Linda, these words that celebrate James and offer such appreciation for him and all that he adds to your lives – and you to his – are words that bring boulder-sized pulsing heartbeats to the life you share with him. What a cherished way to celebrate his birthday!

Denise Krebs

Linda,
A big happy birthday to James! I hope he had a great day. All the astronomy imagery is beautiful in your poem–
“A galaxy gem on fire” is a nice connection to his quote and I picture the gem becoming more polished and radiant.

Shaun

I love the image of the comet “mapping a road” – wonderful metaphor for life’s, and your son’s, journey.

Katrina Morrison

How cleverly you allow the solar imagery to shine throughout your poem. Your words “Today we celebrate you/
18 rotations around our sun” reminds me of the characters in TENDER MORSELS by Margo Lanagan. They measure their age in summers that have passed. What a meaningful tribute to your son as his tail lights will soon be seen leaving home.

Betsy Jones

Linda, what a beautiful tribute! I am struck by the final two images…the juxtaposition of the galactic “until leaving our solar system/sky mapping a road known only to it” and the terrestrial “Me waving and cheering/as long as tail lights glow.” Best wishes to James! Thank you for sharing your poem with us.

Tracie McCormick

First of all, Linda, I am so pleased to hear you share my affection for Mr. Rogers and his ideals!

This who adopt are heroes. You already gave your son the best gift 18 years ago, so no guilt over the lack of celebration during the quarantine.
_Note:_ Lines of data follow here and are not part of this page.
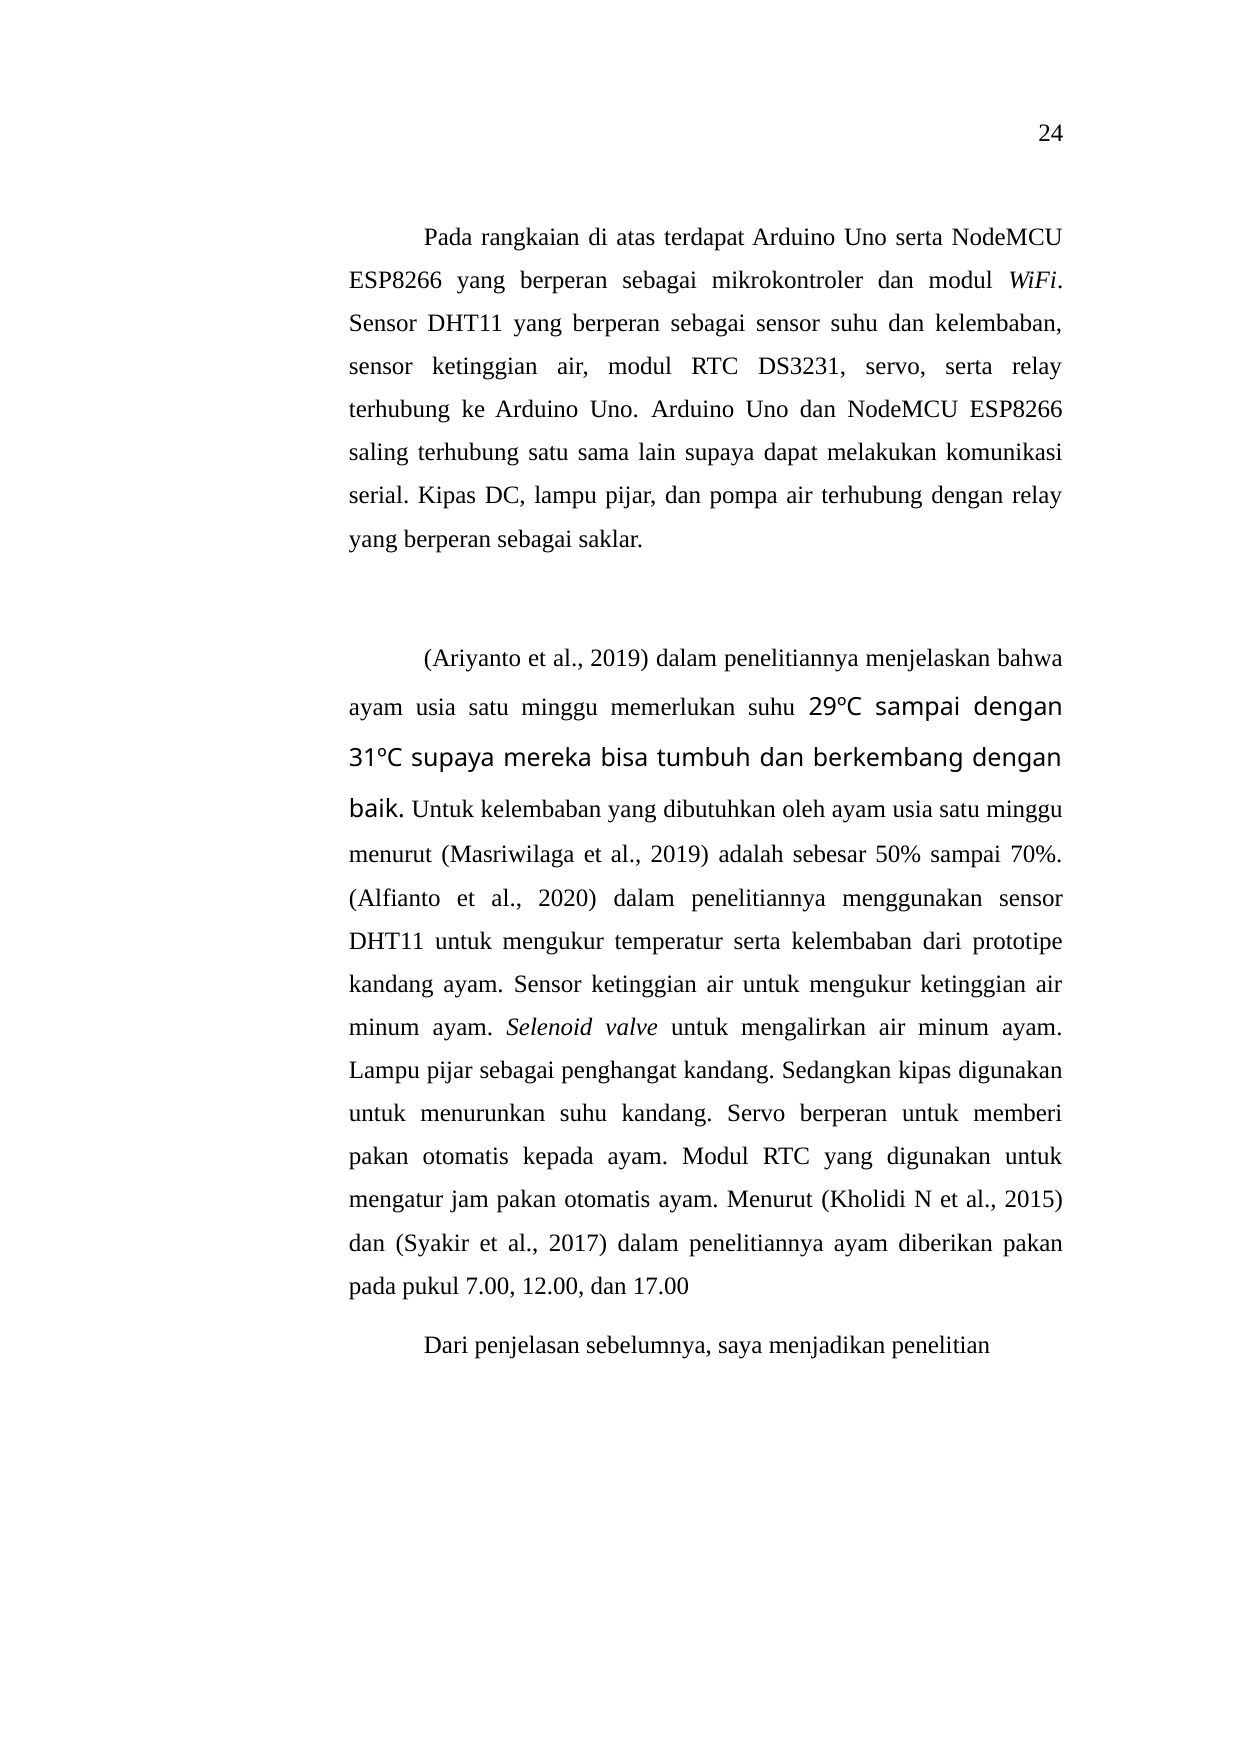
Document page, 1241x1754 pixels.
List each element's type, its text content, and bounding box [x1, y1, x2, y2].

text (Ariyanto et al., 2019) dalam penelitiannya menjelaskan bahwa ayam usia satu minggu memerlukan suhu 29ºC sampai dengan 31ºC supaya mereka bisa tumbuh dan berkembang dengan baik. Untuk kelembaban yang dibutuhkan oleh ayam usia satu minggu menurut (Masriwilaga et al., 2019) adalah sebesar 50% sampai 70%. (Alfianto et al., 2020) dalam penelitiannya menggunakan sensor DHT11 untuk mengukur temperatur serta kelembaban dari prototipe kandang ayam. Sensor ketinggian air untuk mengukur ketinggian air minum ayam. Selenoid valve untuk mengalirkan air minum ayam. Lampu pijar sebagai penghangat kandang. Sedangkan kipas digunakan untuk menurunkan suhu kandang. Servo berperan untuk memberi pakan otomatis kepada ayam. Modul RTC yang digunakan untuk mengatur jam pakan otomatis ayam. Menurut (Kholidi N et al., 2015) dan (Syakir et al., 2017) dalam penelitiannya ayam diberikan pakan pada pukul 7.00, 12.00, dan 17.00 [349, 643, 1063, 1299]
text Dari penjelasan sebelumnya, saya menjadikan penelitian [349, 1331, 1063, 1359]
text Pada rangkaian di atas terdapat Arduino Uno serta NodeMCU ESP8266 yang berperan sebagai mikrokontroler dan modul WiFi. Sensor DHT11 yang berperan sebagai sensor suhu dan kelembaban, sensor ketinggian air, modul RTC DS3231, servo, serta relay terhubung ke Arduino Uno. Arduino Uno dan NodeMCU ESP8266 saling terhubung satu sama lain supaya dapat melakukan komunikasi serial. Kipas DC, lampu pijar, dan pompa air terhubung dengan relay yang berperan sebagai saklar. [349, 222, 1063, 552]
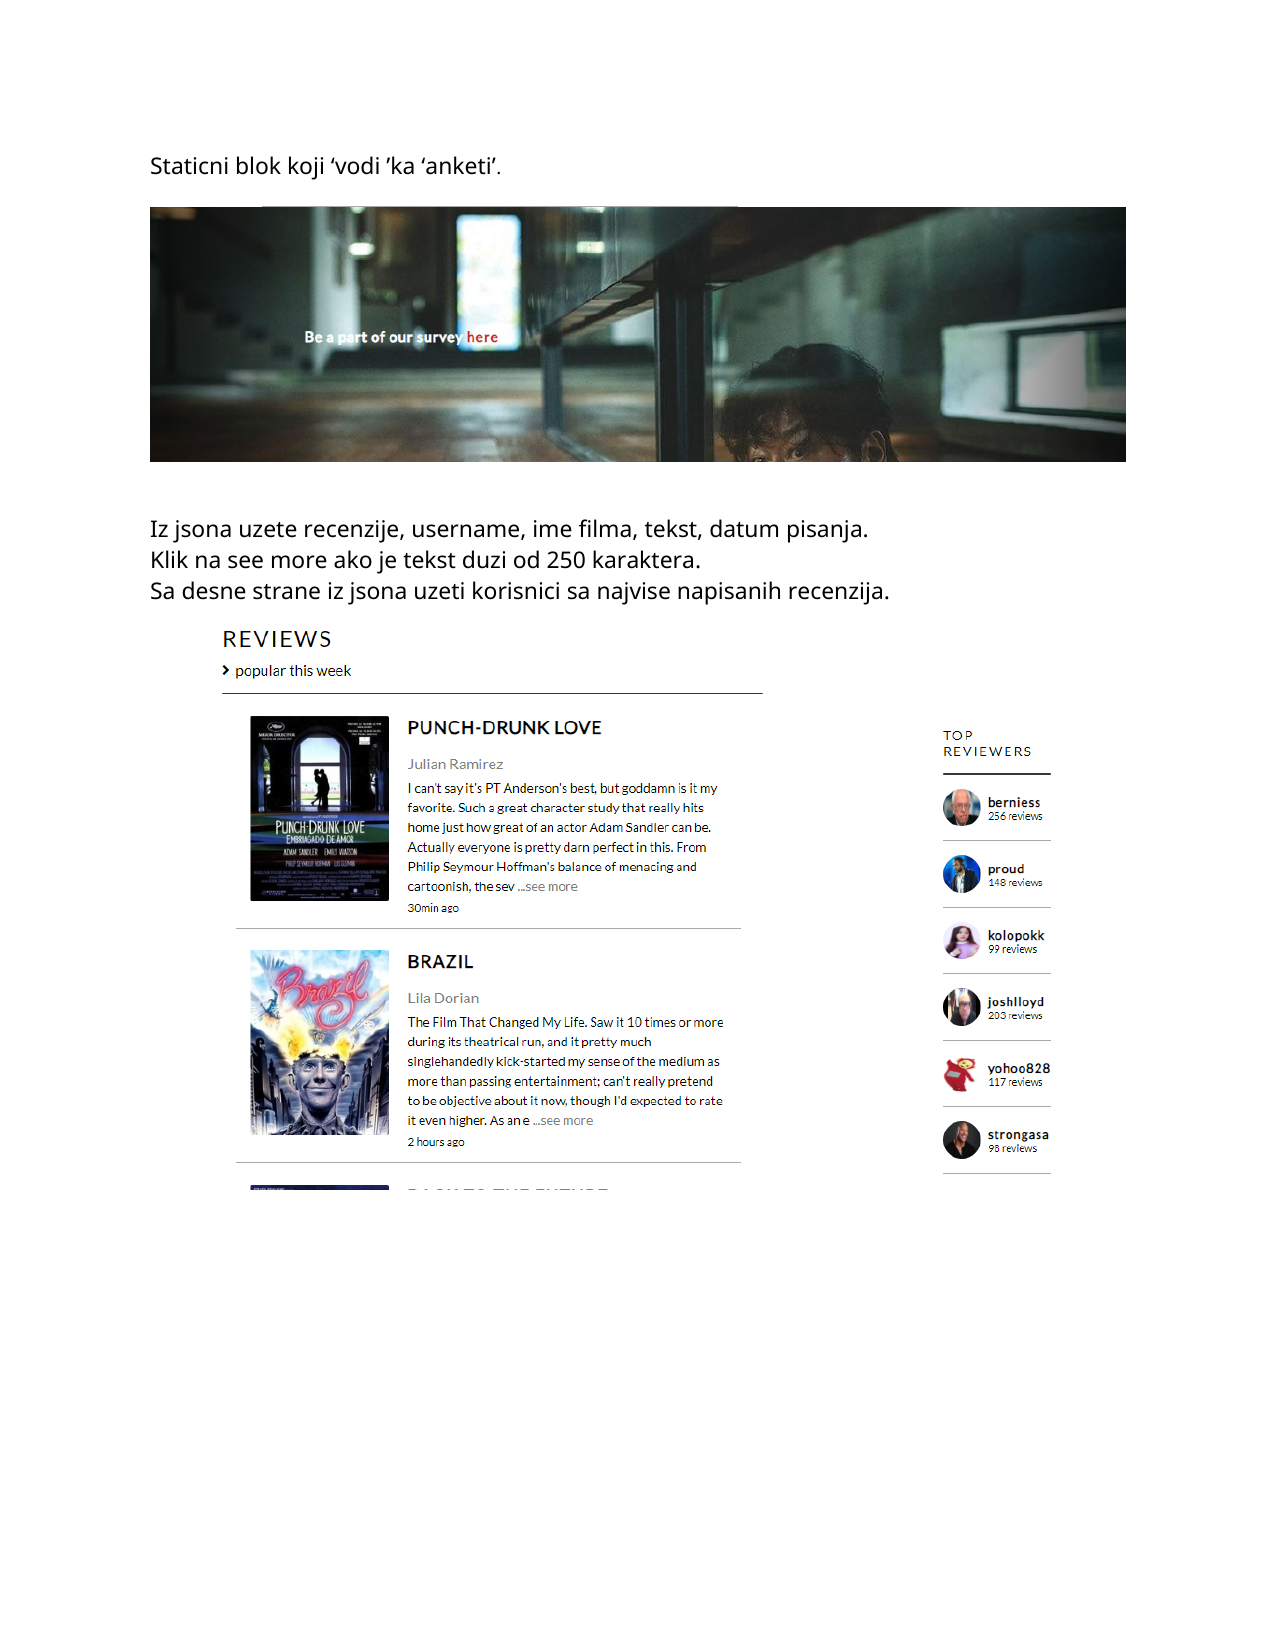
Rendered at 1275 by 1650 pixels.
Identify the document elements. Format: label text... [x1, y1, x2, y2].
I appreciate the inclusion of a language other than English used in your poem; it brings such authenticity!

“你是匹配的”

I can feel your angst as a mom-to-be in these lines,

the waiting
waiting
waiting to hear, “you are matched”

Happy “18 rotations around our sun” to you and your son!

Kevin Hodgson

Ode to an Empty School Hallway

Hallway, I still remember you
as you left me, as I left you,
all bustle and chatter, and
dropped books and erasers,
my door opening into shared space
on the lost Friday afternoon

Oh, Hallway, how much silence
you have swallowed, since
then, since March, when the last of
the metal doors slammed shut;
there’s something close to sound
still reverberating

They tell me they’ve adorned you
with arrows, directions, paths,
signs for our feet to follow,
movement we must take,
and in my mind, at times,
we’re all masked wanderers now,
anxious passengers
on a train with walls barren of art

Hallway, someday, you will shout
again, and I promise to stand
at the end, like a fly on the telescope,
yelling one thing but holding the other;
my heart remembers

Linda Mitchell

Kevin, this is beautiful and says so much of what I felt when I was allowed back into my building for a few hours to “clean up and out” from the past school year. I kept thinking, “If these halls could talk.” I’ve seen all sorts of things related to school on social media to make things “better” somehow. A N95 mask for each day, a button with your full face on it so students know what I look like, a new shiny learning platform that go virtual on a dime. All of it lacks the humanity of our school halls living and breathing with the life of our students, our future. Thank you for putting into words what your heart remembers. It’s beautiful.

Kim Johnson

Kevin, yours is a true gift of taking us to places with your words – your pictures, your images, your feelings. I like this part best:
we’re all masked wanderers now,
anxious passengers
on a train with walls barren of art

What a world we now share. I cringe at the thought of the artlessness.

Denise Krebs

Kevin, your beautiful image of the empty hallway is palpable. These are my favorite lines:

we’re all masked wanderers now,
anxious passengers
on a train with walls barren of art

I also love how your heart will remember, even when we are back to “normal.”

Shaun

Your poem foreshadows what many schools will look like when they reopen – such a painful image. The anxious feeling comes through strongly in your poem.

Tracie McCormick

Kevin,

Your poem takes me back to March 13th when students and teachers excitedly headed out thinking we had been gifted just one extra week of spring break. Little did we know…

“we’re all masked wanderers now,
anxious passengers
on a train”

Dang! These lines express just how I feel about the return to school. I am so worried about making those very important personal connections with students while masked.